Mr Johnson told the BBC : "She was really absolutely focused on what she saw as the important issues. It's a very trusting environment, the audience with Her Majesty. So that never came up."
However he did say that he and the late Sovereign discussed "just about everything under the sun".
Their final meeting happened last Tuesday, when he tendered his resignation just before successor Liz Truss was invited to form a government.
Mr Johnson, who was ousted following a mass walkout by MPs at the start of July, said: "Given how ill she obviously was, how amazing it was that she be so bright and focused. It was a pretty emotional time."
The backbencher said he was impressed by the Queen's "sense of duty", describing her as "Elizabeth the Great."
He said her address to the nation during the first lockdown in April 2020, when she invoked the spirit of the Blitz, was "incredibly important".

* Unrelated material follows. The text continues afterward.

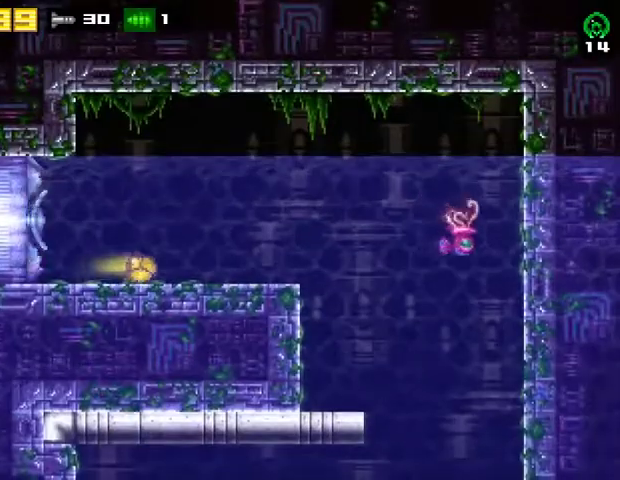
{"buttons": ["DPAD_RIGHT"], "right_stick": "center", "events": []}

Mr Johnson said he felt "this slightly inexplicable access of emotion" when he learned of the Queen's death.
On Friday the recently-ousted PM - the 14th of the Queen's 70 year reign - paid tribute to her in the House of Commons.
He recalled the Queen's "glee" when she found out a world leader had thought her 2012 Olympic opening ceremony stunt was real.

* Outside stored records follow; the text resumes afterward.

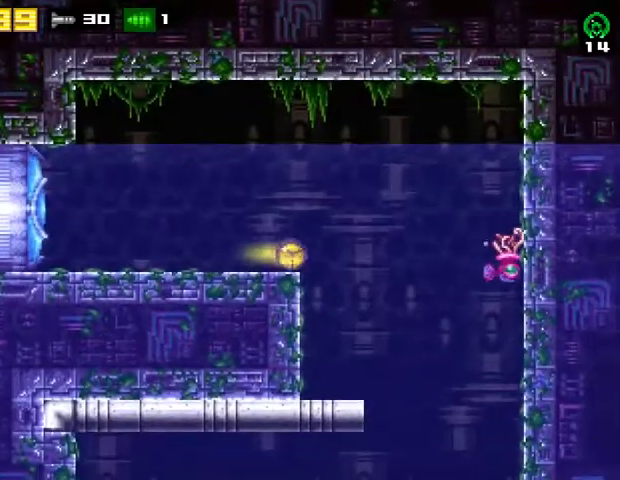
{"buttons": ["DPAD_RIGHT"], "right_stick": "center", "events": []}
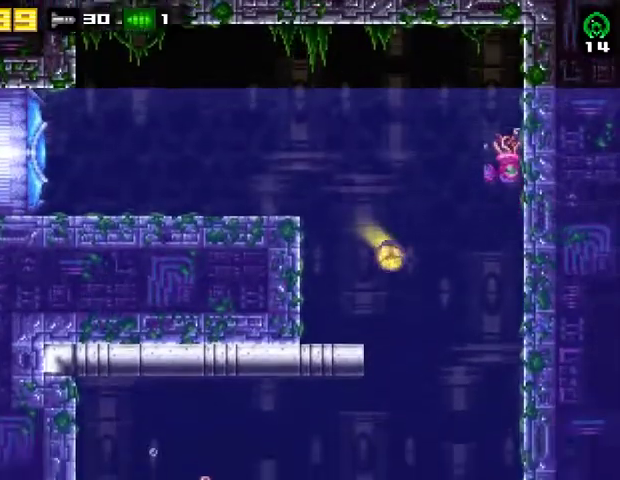
{"buttons": ["DPAD_LEFT"], "right_stick": "center", "events": [[33, "DPAD_RIGHT", "up"], [333, "DPAD_LEFT", "down"]]}
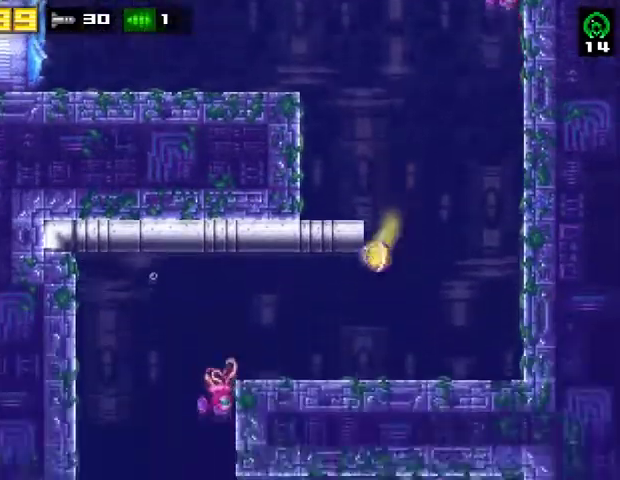
{"buttons": ["R2", "DPAD_LEFT"], "right_stick": "center", "events": [[267, "R2", "down"], [367, "SQUARE", "down"], [433, "R2", "up"], [467, "SQUARE", "up"], [500, "R2", "down"]]}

The monarch, then aged 85, melted hearts all over the world when she was filmed with Daniel Craig in the video for the landmark Games.
She was filmed supposedly jumping from a helicopter in a dramatic arrival at the Games, which were held in London, in a sequence directed by filmmaker Danny Boyle.
At a special session in the House of Commons to pay tribute to the Queen, Mr Johnson - who was Mayor of London at the time - told MPs: "I remember her innocent joy more than ten years ago after the opening ceremony of the London Olympics when I told her that the leader of a friendly Middle Eastern country seemed actually to believe that he had jumped out of a helicopter in a pink dress and parachuted into the London Stadium."
He said: "I remember her equal pleasure when I told her she'd been a success in her performance with Paddington Bear."
Mr Johnson, opened his speech - the first time he has addressed the House from the backbenches since quitting the top job - by stating: "A few months ago the BBC came to talk to me about Her Majesty.
"They requested that I should talk about her in the past tense, and I'm afraid to say I choked up, I couldn't go on.
"I'm not easily moved but I was so overcome with sadness that I had to ask them to go away."
Describing their last meeting, Mr Johnson said: "She was so radiant and knowledgeable and fascinated by politics as ever and as wise in her advice as anyone I know."